Bitcoin steadied above $112,000 on Monday, easing concerns after a turbulent week that rattled crypto investors. The world’s largest cryptocurrency briefly touched $112,293 in early trading, its highest level since last Thursday’s sharp price pullback, before settling near $111,835.
Despite the recent swings, researchers at crypto investment firm XWIN Research Japan maintain that the broader bull market remains alive. In a Sunday note on CryptoQuant, XWIN argued that on-chain indicators show “resilience beneath the surface,” pointing to data from long-term holders and Bitcoin’s Market Value to Realized Value (MVRV) ratio.
The MVRV, which compares Bitcoin’s market price to the average purchase price of all coins, currently stands at about 2. XWIN highlighted that this level historically signals neither panic selling nor excessive optimism.
“Investors are still sitting on healthy gains, yet the market has cooled from overheated conditions,” the report said, adding that previous cycles often entered their strongest expansion phases after similar periods of consolidation.
XWIN also noted that profit-taking by long-term holders has slowed, effectively tightening supply and potentially setting the stage for renewed upward pressure. “This cycle has not reached its terminal stage,” the firm wrote.
“The recent consolidation could mark the groundwork for the next major leg upward—suggesting the bull market is alive and well.”
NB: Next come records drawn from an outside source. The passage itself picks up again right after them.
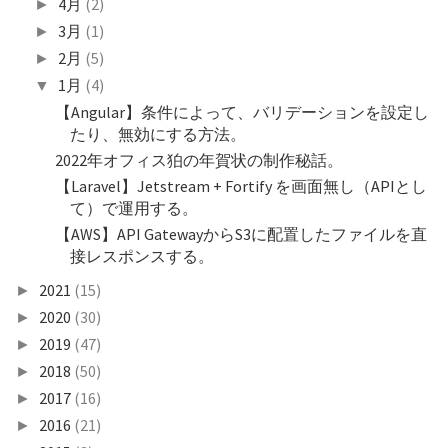
4月
(2)
►
3月
(1)
►
2月
(5)
►
1月
(4)
▼
【Angular】条件によって、バリデーションを設定し
たり、無効にする方法。
2022年オフィス狛の年賀状の制作秘話。
【Laravel】Jetstream + Fortify を画面無し（APIとし
て）で運用する。
【AWS】API GatewayからS3に配置したファイルを直
接レスポンスする。
2021
(15)
►
2020
(30)
►
2019
(47)
►
2018
(50)
►
2017
(16)
►
2016
(21)
►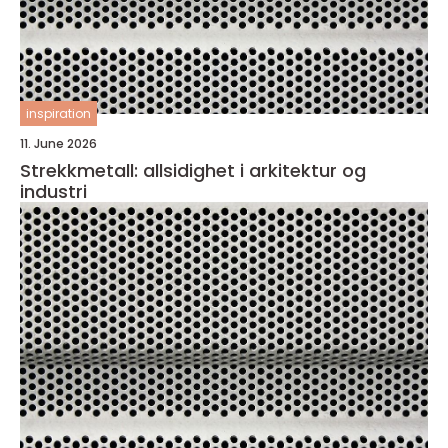
inspiration
11. June 2026
Strekkmetall: allsidighet i arkitektur og
industri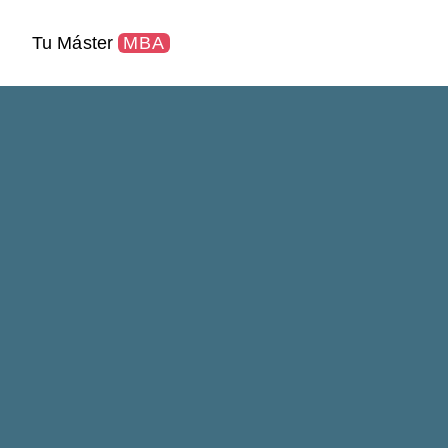
Tu Máster
MBA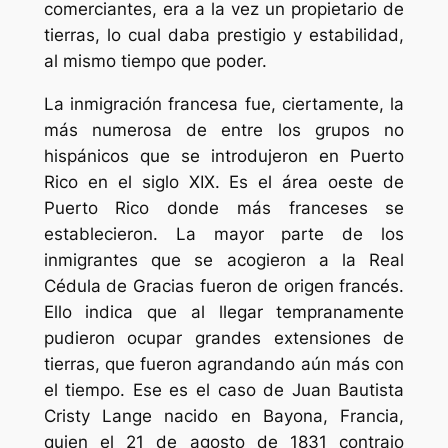
comerciantes, era a la vez un propietario de
tierras, lo cual daba prestigio y estabilidad,
al mismo tiempo que poder.
La inmigración francesa fue, ciertamente, la
más numerosa de entre los grupos no
hispánicos que se introdujeron en Puerto
Rico en el siglo XIX. Es el área oeste de
Puerto Rico donde más franceses se
establecieron. La mayor parte de los
inmigrantes que se acogieron a la Real
Cédula de Gracias fueron de origen francés.
Ello indica que al llegar tempranamente
pudieron ocupar grandes extensiones de
tierras, que fueron agrandando aún más con
el tiempo. Ese es el caso de Juan Bautista
Cristy Lange nacido en Bayona, Francia,
quien el 21 de agosto de 1831 contrajo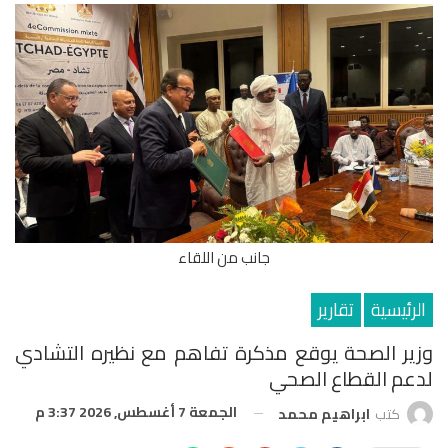
جانب من اللقاء
الرئيسية
تقارير
وزير الصحة يوقع مذكرة تفاهم مع نظيره التشادي
لدعم القطاع الصحي
الجمعة 7 أغسطس, 2026 3:37 م
كتب
ابراهيم محمد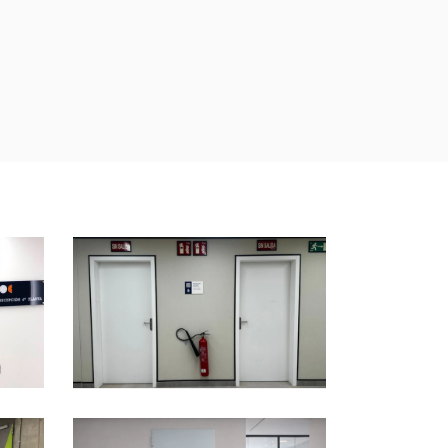
CO
PORTE TAGLIAFUOCO
ACUSTICHE
FIREWALL
/
PORTE
CO
PORTE TAGLIAFUOCO
REVERSIBILI
FIREWALL
/
PORTE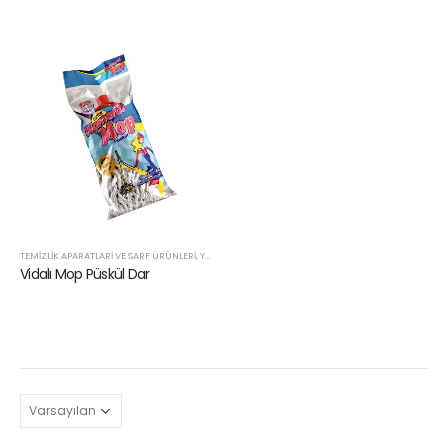
TEMIZLIK APARATLARI VE SARF ÜRÜNLERI
,
YEDEK MOP VE PASPASLAR
Vidalı Mop Püskül Dar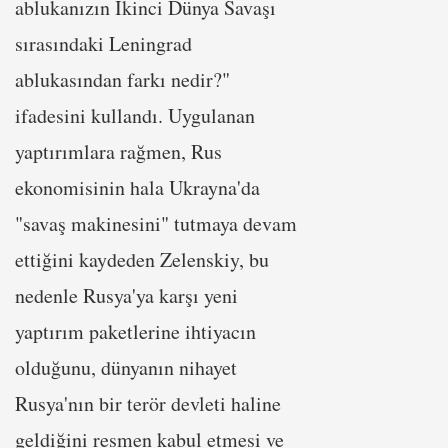
ablukanızın İkinci Dünya Savaşı
sırasındaki Leningrad
ablukasından farkı nedir?"
ifadesini kullandı. Uygulanan
yaptırımlara rağmen, Rus
ekonomisinin hala Ukrayna'da
"savaş makinesini" tutmaya devam
ettiğini kaydeden Zelenskiy, bu
nedenle Rusya'ya karşı yeni
yaptırım paketlerine ihtiyacın
olduğunu, dünyanın nihayet
Rusya'nın bir terör devleti haline
geldiğini resmen kabul etmesi ve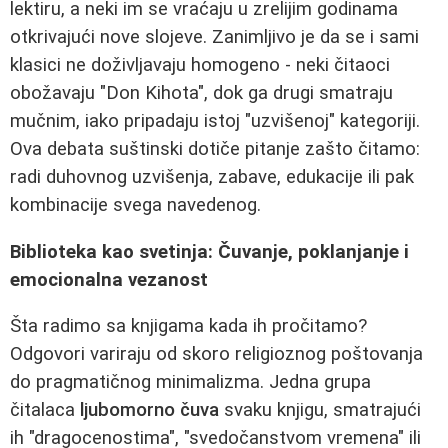
lektiru, a neki im se vraćaju u zrelijim godinama
otkrivajući nove slojeve. Zanimljivo je da se i sami
klasici ne doživljavaju homogeno - neki čitaoci
obožavaju "Don Kihota", dok ga drugi smatraju
mučnim, iako pripadaju istoj "uzvišenoj" kategoriji.
Ova debata suštinski dotiče pitanje zašto čitamo:
radi duhovnog uzvišenja, zabave, edukacije ili pak
kombinacije svega navedenog.
Biblioteka kao svetinja: Čuvanje, poklanjanje i
emocionalna vezanost
Šta radimo sa knjigama kada ih pročitamo?
Odgovori variraju od skoro religioznog poštovanja
do pragmatičnog minimalizma. Jedna grupa
čitalaca
ljubomorno čuva
svaku knjigu, smatrajući
ih "dragocenostima", "svedočanstvom vremena" ili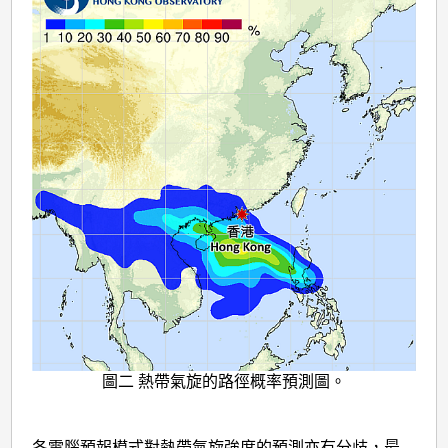
圖二 熱帶氣旋的路徑概率預測圖。
各電腦預報模式對熱帶氣旋強度的預測亦有分歧，最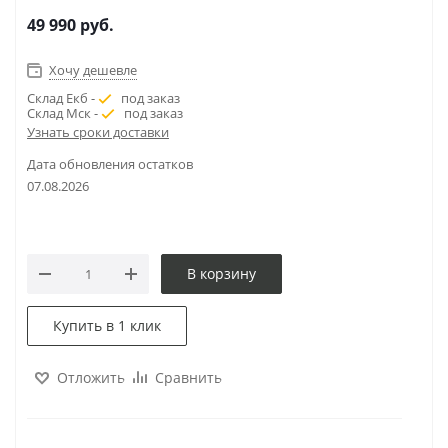
49 990
руб.
Хочу дешевле
Склад Екб -
под заказ
Склад Мск -
под заказ
Узнать сроки доставки
Дата обновления остатков
07.08.2026
В корзину
Купить в 1 клик
Отложить
Сравнить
Bitcoin’s latest rebound follows two significant liquidation events that erased more than $4 billion in leveraged positions over the past week. Data from CoinGlass show that on Monday, September 22, roughly $3 billion in crypto longs were wiped out when BTC briefly dropped 3% below $112,000.
A second wave on Thursday triggered another $1 billion in liquidations as prices slid to $109,000. Bitcoin accounted for $726 million of the losses during the first event, while Ether led the second with $413 million in liquidated long positions.
Even with these sharp shakeouts, the crypto market mood is showing signs of recovery. The Crypto Fear & Greed Index climbed back to a neutral reading of 50 on Monday, up from 37 a day earlier.. That rebound follows a stretch of “Fear” not seen since mid-April, when BTC briefly sank toward $80,000.
For now, traders are watching whether Bitcoin can maintain its footing above $112,000, with analysts like XWIN suggesting that the recent turbulence may be a pause rather than an end to the current bull cycle.